#### [Collected data]
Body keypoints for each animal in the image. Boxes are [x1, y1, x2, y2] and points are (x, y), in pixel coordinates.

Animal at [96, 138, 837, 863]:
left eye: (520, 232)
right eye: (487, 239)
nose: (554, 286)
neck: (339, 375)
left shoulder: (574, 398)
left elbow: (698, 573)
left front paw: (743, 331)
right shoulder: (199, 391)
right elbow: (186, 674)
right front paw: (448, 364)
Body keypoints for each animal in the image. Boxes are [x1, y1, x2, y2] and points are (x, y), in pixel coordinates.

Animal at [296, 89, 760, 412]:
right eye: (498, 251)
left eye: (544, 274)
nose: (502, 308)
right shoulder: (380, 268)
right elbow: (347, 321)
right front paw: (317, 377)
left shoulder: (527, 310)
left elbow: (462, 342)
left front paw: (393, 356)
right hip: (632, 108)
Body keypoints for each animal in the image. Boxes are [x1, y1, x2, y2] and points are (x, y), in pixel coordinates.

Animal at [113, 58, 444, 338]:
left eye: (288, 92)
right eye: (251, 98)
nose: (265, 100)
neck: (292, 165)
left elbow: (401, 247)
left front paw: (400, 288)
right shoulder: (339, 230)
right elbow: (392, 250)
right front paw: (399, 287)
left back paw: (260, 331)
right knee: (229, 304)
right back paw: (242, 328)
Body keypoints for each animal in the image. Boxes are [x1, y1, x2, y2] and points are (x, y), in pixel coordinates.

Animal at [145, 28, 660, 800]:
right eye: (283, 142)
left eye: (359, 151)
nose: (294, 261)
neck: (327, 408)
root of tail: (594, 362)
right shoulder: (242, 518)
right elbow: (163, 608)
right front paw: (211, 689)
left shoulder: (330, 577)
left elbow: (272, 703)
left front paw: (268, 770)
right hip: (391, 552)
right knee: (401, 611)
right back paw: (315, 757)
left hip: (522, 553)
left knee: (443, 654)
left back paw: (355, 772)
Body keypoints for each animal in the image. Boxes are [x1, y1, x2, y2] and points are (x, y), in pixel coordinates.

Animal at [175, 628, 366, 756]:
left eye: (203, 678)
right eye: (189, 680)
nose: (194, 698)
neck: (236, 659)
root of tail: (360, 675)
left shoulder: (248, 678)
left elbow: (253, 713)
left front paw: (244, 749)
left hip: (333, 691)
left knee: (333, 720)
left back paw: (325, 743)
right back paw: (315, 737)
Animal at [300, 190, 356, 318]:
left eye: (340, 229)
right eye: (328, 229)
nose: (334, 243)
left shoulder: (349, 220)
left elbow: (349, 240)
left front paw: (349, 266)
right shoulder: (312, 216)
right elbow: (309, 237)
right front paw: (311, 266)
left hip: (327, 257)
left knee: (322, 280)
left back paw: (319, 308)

#### [What the task asks]
Transcribe each line of the data above, unaltered, from the one where "right shoulder: (242, 518)" appears to the one where "left hip: (522, 553)" appears, inclusive of both.

#### [Final answer]
right shoulder: (242, 518)
right elbow: (163, 608)
right front paw: (211, 689)
left shoulder: (330, 577)
left elbow: (272, 703)
left front paw: (268, 770)
right hip: (391, 552)
right knee: (401, 611)
right back paw: (315, 757)
left hip: (522, 553)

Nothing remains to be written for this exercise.